Nenhum dos partidos da chamada “base aliada” do governo fechou questão sobre a reforma da Previdência. No linguajar da política, um partido fecha questão quando sua executiva nacional determina que todos os parlamentares da agremiação votem de uma determinada maneira sobre tema em discussão no Congresso – e uma eventual dissidência é tratada com rigor, podendo resultar até em expulsão. No caso da Previdência, nem mesmo o PMDB, partido do presidente Michel Temer e que tem a maior bancada da Câmara, com 60 deputados, decidiu obrigar seus filiados a votar a favor da reforma, embora tenha recomendado a aprovação.
Isso significa que os parlamentares poderão votar como bem entenderem, cada um segundo seus interesses pessoais, o que obviamente dificultará ainda mais a tarefa do governo de obter os votos necessários para a reforma. Em lugar de negociar com os partidos os termos da proposta a ser votada, será necessário atender um a um os deputados, muitos dos quais não escondem sua ânsia de obter alguma vantagem pessoal, seja na forma de verbas, seja na obtenção de algum cargo público para seus apaniguados.
Muito além do problema da Previdência, essa situação retrata com clareza a má qualidade do sistema partidário em vigor no Brasil. O eleitor há de se perguntar de que vale escolher este ou aquele partido para defender seus interesses no Congresso se essas agremiações não conseguem fazer com que seus parlamentares votem de maneira uniforme, segundo os princípios estabelecidos em seu programa.
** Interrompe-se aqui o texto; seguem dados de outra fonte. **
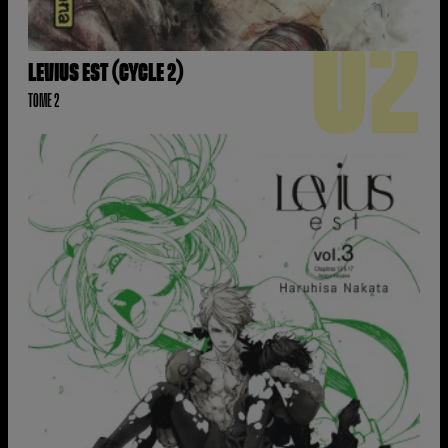
02
LEVIUS EST (CYCLE 2)
TOME 2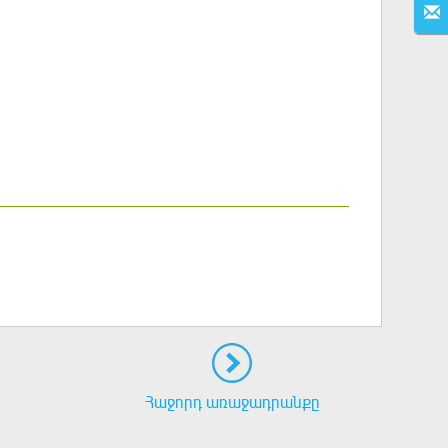
Հաջորդ առաջադրանքը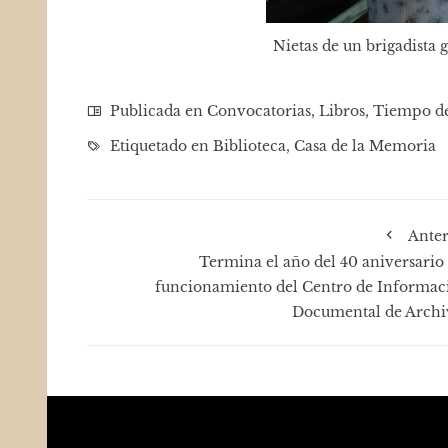
Nietas de un brigadista g
Publicada en
Convocatorias
,
Libros
,
Tiempo de
Etiquetado en
Biblioteca
,
Casa de la Memoria
Anter
Termina el año del 40 aniversario 
funcionamiento del Centro de Informac
Documental de Archi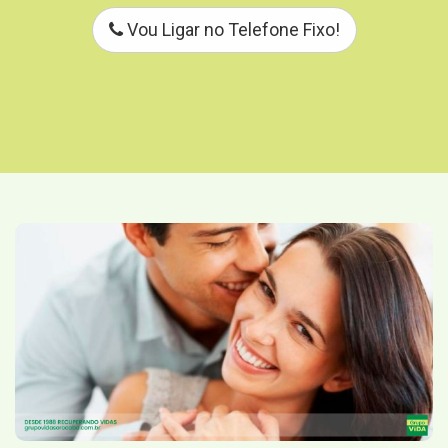
Vou Ligar no Telefone Fixo!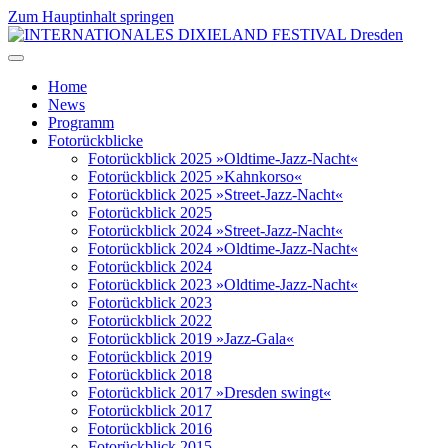
Zum Hauptinhalt springen
Home
News
Programm
Fotorückblicke
Fotorückblick 2025 »Oldtime-Jazz-Nacht«
Fotorückblick 2025 »Kahnkorso«
Fotorückblick 2025 »Street-Jazz-Nacht«
Fotorückblick 2025
Fotorückblick 2024 »Street-Jazz-Nacht«
Fotorückblick 2024 »Oldtime-Jazz-Nacht«
Fotorückblick 2024
Fotorückblick 2023 »Oldtime-Jazz-Nacht«
Fotorückblick 2023
Fotorückblick 2022
Fotorückblick 2019 »Jazz-Gala«
Fotorückblick 2019
Fotorückblick 2018
Fotorückblick 2017 »Dresden swingt«
Fotorückblick 2017
Fotorückblick 2016
Fotorückblick 2015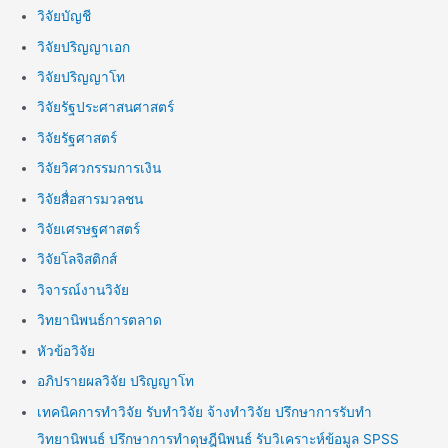
วิจัยบัญชี
วิจัยปริญญาเอก
วิจัยปริญญาโท
วิจัยรัฐประศาสนศาสตร์
วิจัยรัฐศาสตร์
วิจัยวิศวกรรมการเงิน
วิจัยสื่อสารมวลชน
วิจัยเศรษฐศาสตร์
วิจัยโลจิสติกส์
วิจารณ์งานวิจัย
วิทยานิพนธ์การตลาด
หัวข้อวิจัย
อภิปรายผลวิจัย ปริญญาโท
เทคนิคการทำวิจัย รับทำวิจัย จ้างทำวิจัย ปรึกษาการรับทำ
วิทยานิพนธ์ ปรึกษาการทำดุษฎีนิพนธ์ รับวิเคราะห์ข้อมูล SPSS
Não há democracia sem partidos políticos. Essa relação é tão natural que a Lei 9.096, de 1995, trata os partidos como responsáveis por assegurar a “autenticidade do sistema representativo”, e o parágrafo 3.º do artigo 14 da Constituição determina que só ganha condições de elegibilidade para cargo político o cidadão que, entre outras obrigações, possuir alguma “filiação partidária”. Essas determinações legais não existem por acaso.
São as organizações partidárias que transformam em bandeiras políticas as diversas aspirações do conjunto da sociedade, lutando para realizá-las. Um regime sem partidos fortes e bem estruturados está fadado a ser capturado por um grupo ou facção, ditatorial por definição, ou então corre o risco de submergir na anarquia dos interesses individuais dos políticos, cada um tornando-se partido de si mesmo. De uma forma ou de outra, o resultado é o apartamento dos cidadãos da vida pública, quer por imposição autoritária dos donos do poder, quer por descrédito generalizado na capacidade dos políticos de superar os estreitos horizontes das conveniências paroquiais.
O caso do PMDB é particularmente grave. Nem é o caso de esperar que um partido tão multifacetado como esse demonstre uma unidade que nunca teve, mas é espantoso que a direção peemedebista trate com naturalidade o fato de que vários de seus deputados devem negar respaldo a seu principal correligionário, o presidente Temer, em assunto de vital importância para o País. O mesmo PMDB que, há dois anos, dizia que a reforma da Previdência “não é uma escolha, mas um ditame da evolução demográfica e do limite de impostos que a sociedade concorda em pagar”, conforme se lê no manifesto Ponte para o Futuro, agora se limita a declarar que “não será problema para o governo”.
Diante da atitude peemedebista, não admira que os demais partidos governistas também não se comprometam com a reforma. “Não tem como fechar questão num tema desses”, afirmou o líder do PR na Câmara, José Rocha (BA), que não consegue garantir os votos de nem mesmo 15 dos 37 deputados da legenda. “Se fechar, vai machucar os três ou quatro que devem votar contra”, disse o vice-presidente nacional do PTB, deputado Benito Gama.
A reforma da Previdência é, de fato, um tema bastante impopular, e seria ingênuo acreditar que os parlamentares não levassem em conta esse fator. É justamente nessas horas, portanto, que os partidos precisam dizer por que existem – e não ceder aos interesses de quem só está preocupado com a próxima eleição.